Please count the lines in the material below that contain the string "keypoints", matching case exactly, and reply with only that number.

Provided material —

····················

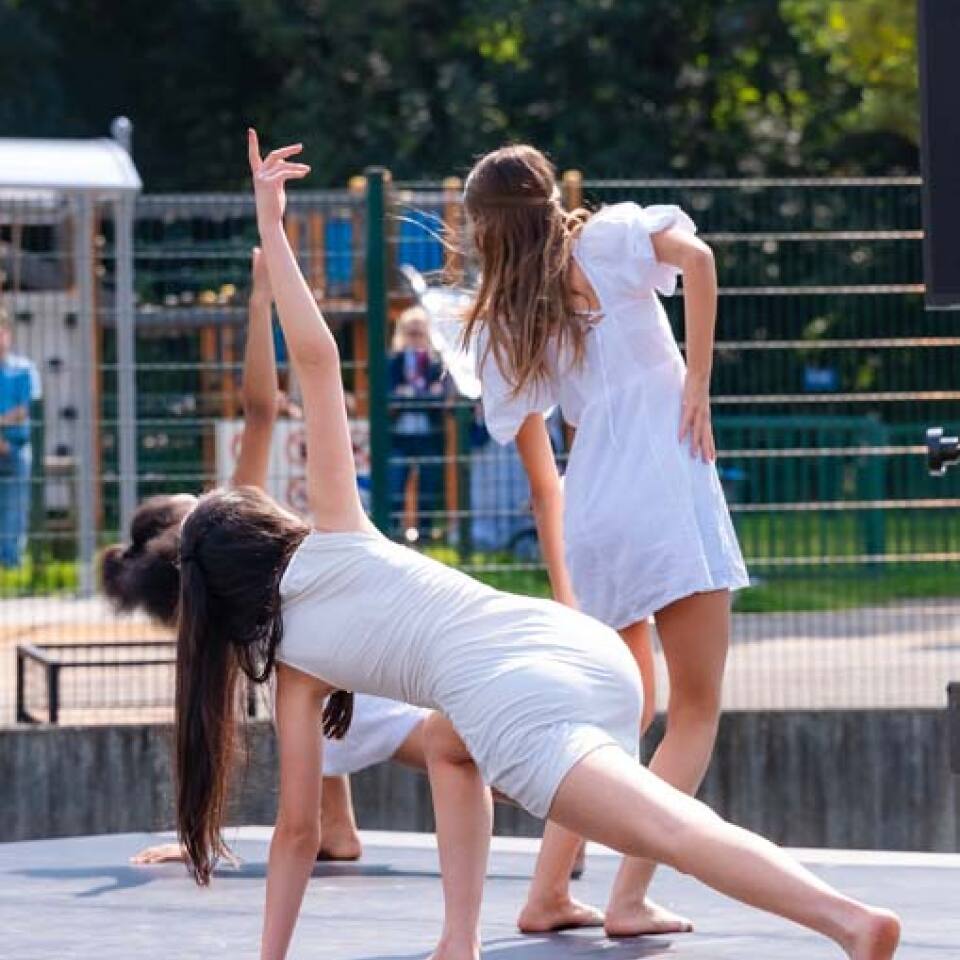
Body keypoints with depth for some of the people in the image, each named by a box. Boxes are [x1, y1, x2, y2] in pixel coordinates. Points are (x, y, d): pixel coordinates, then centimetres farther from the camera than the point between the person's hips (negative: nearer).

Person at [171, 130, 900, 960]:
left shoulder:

····················

Solution below — 1